- **PASSAGE FOR REVIEW**:
----
We purposefully didn’t do a whole lot of baby-proofing. We are minimalists-in-training, so we don’t have knick-knacks and breakables to begin with. There are many brands of outlet covers, and some are super easy for babies to remove themselves. One of the very cheap kinds is super hard to take out even for adults – get that kind!! BUT, we also let our son plug in all the Christmas lights and then unplug them all before bed. Do a little research, but outlets are much safer nowadays, and unless your kid has a fork there’s not much damage they can do just by being curious and touching with fingers. We don’t have bedroom doors (our house was bank-owned and we never felt like paying to get new ones), so no worries about smashed fingers. You can get a thing to go around the stove, but he’s probably not tall enough to reach and when he is he’ll be old enough to know better. Drop your mattresses. Just basically get rid of junk and stuff you don’t need in the first place. Then there’s not much the baby can get into other than his own toys. He gets into our laptops, but ours are old hand-me-downs anyway.
----
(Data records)
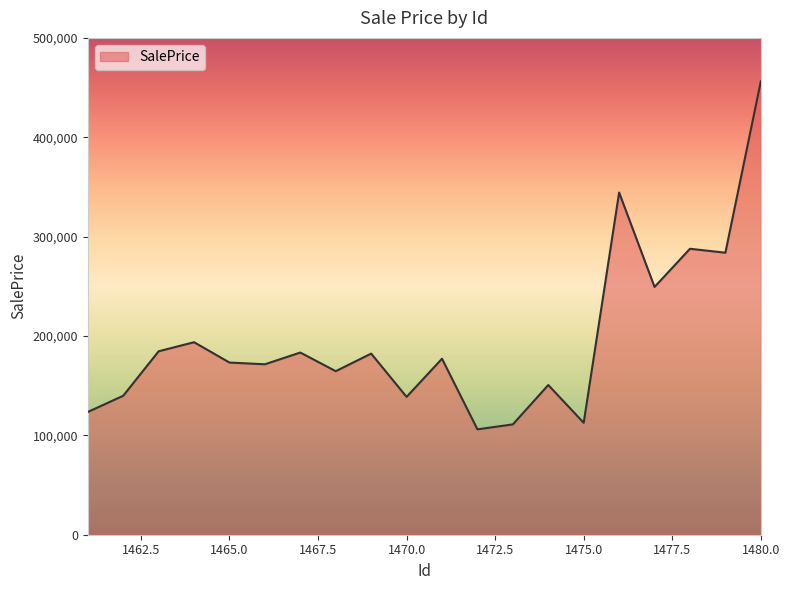

What is the maximum value shown in the chart?

456227.1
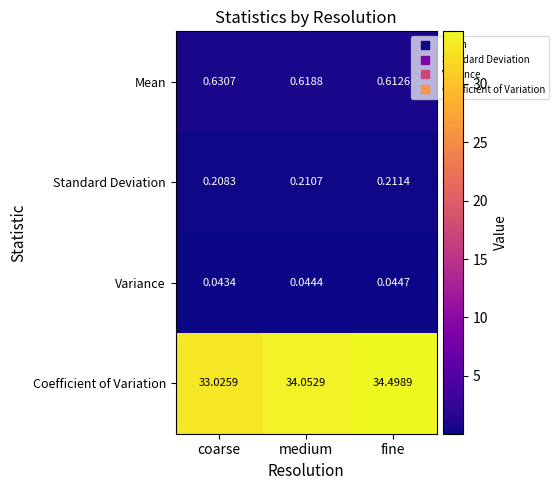

How many categories are shown in the chart?

3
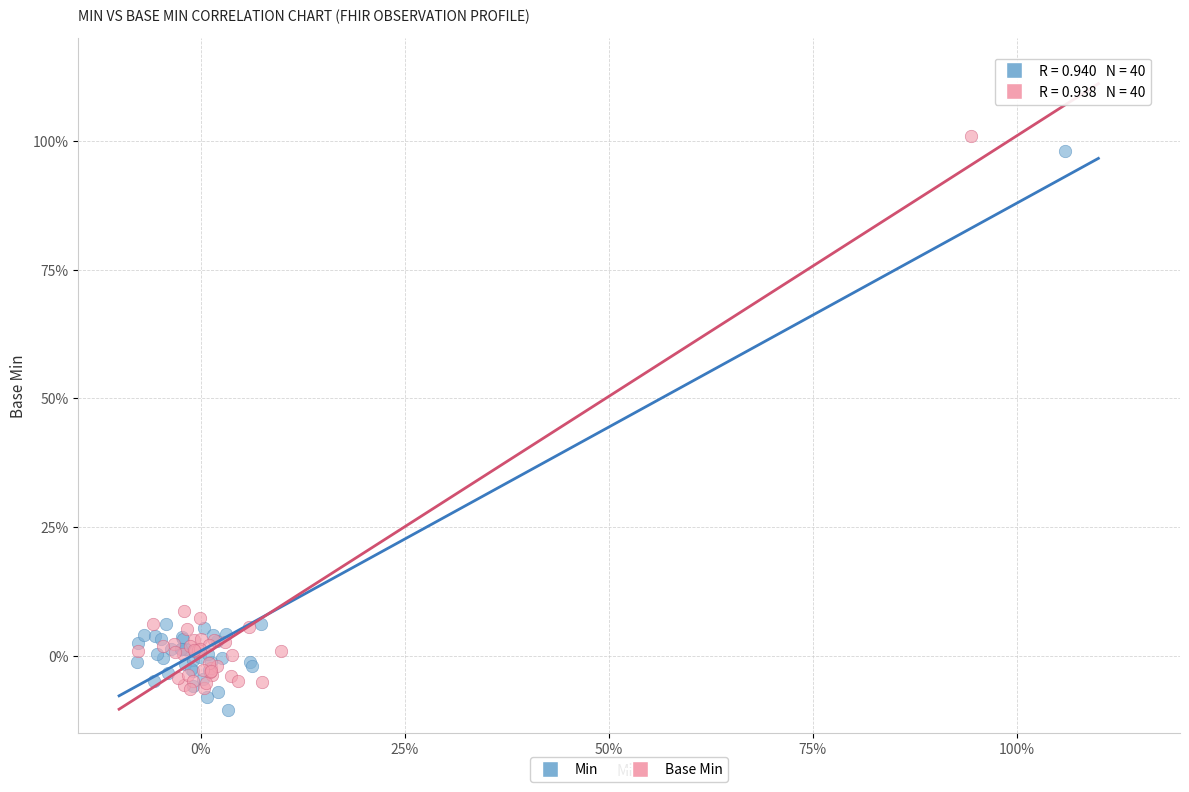

What are all the series names shown in the legend?

Min, Base Min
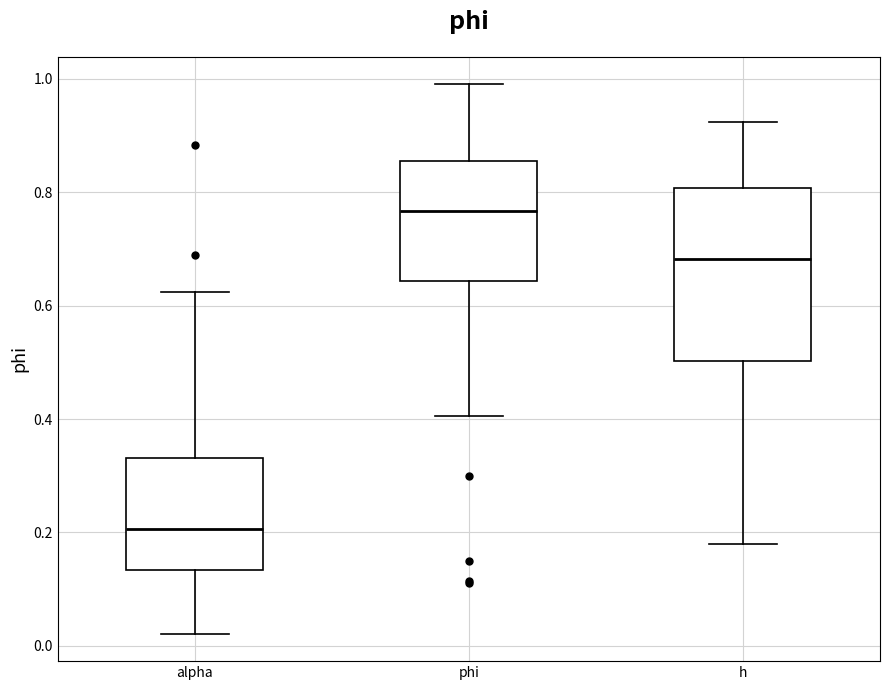

Which box is the tallest, from its lower edge to its upper edge?

h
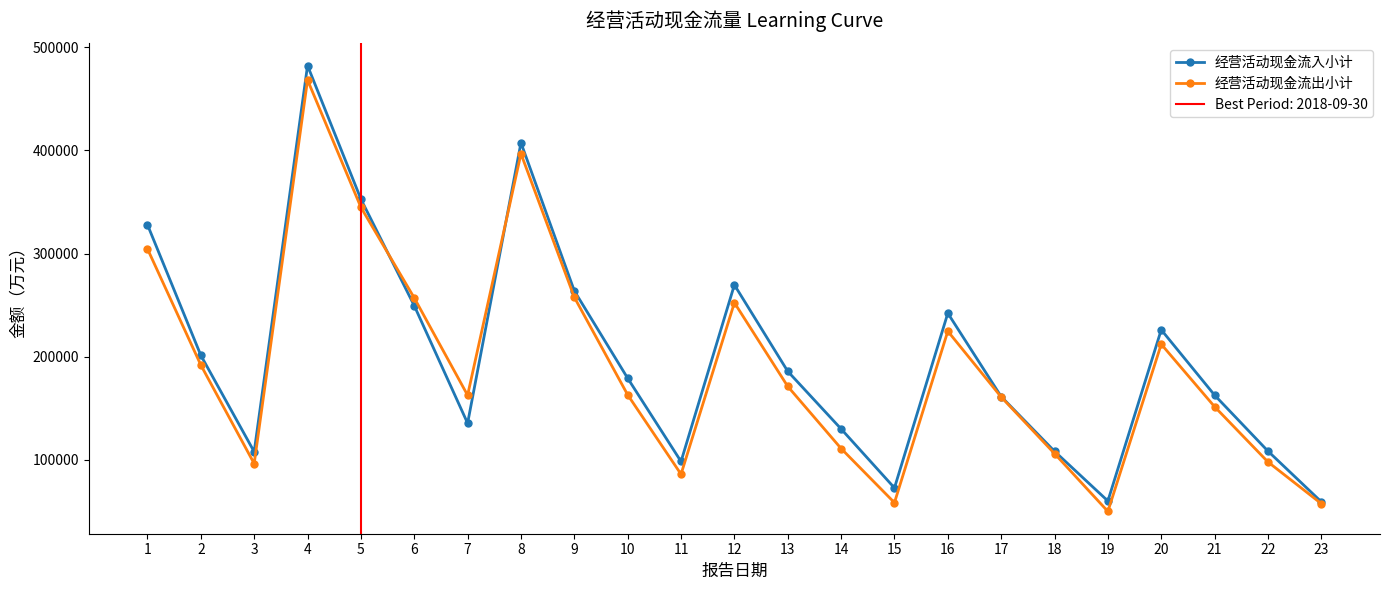

Reading right to left, what are all the values shown in this chart?

经营活动现金流入小计: 59432	108539	162761	226088	60221	108378	161386	242162	72877	130044	185856	269611	98482	179163	263812	407327	135541	249479	352755	482085	107900	201351	327908
经营活动现金流出小计: 57632	98033	151571	212132	50092	106149	160980	224733	58577	111064	171245	252324	86158	163083	257632	396716	162688	256992	344813	468153	96430	191962	304513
----
- **JOB**:
What kind of outlet cover does the baby-proofing passage recommend getting? The items aren't needed here.

- **YOUR SOLUTION**:
One of the very cheap kinds, which is super hard to take out even for adults.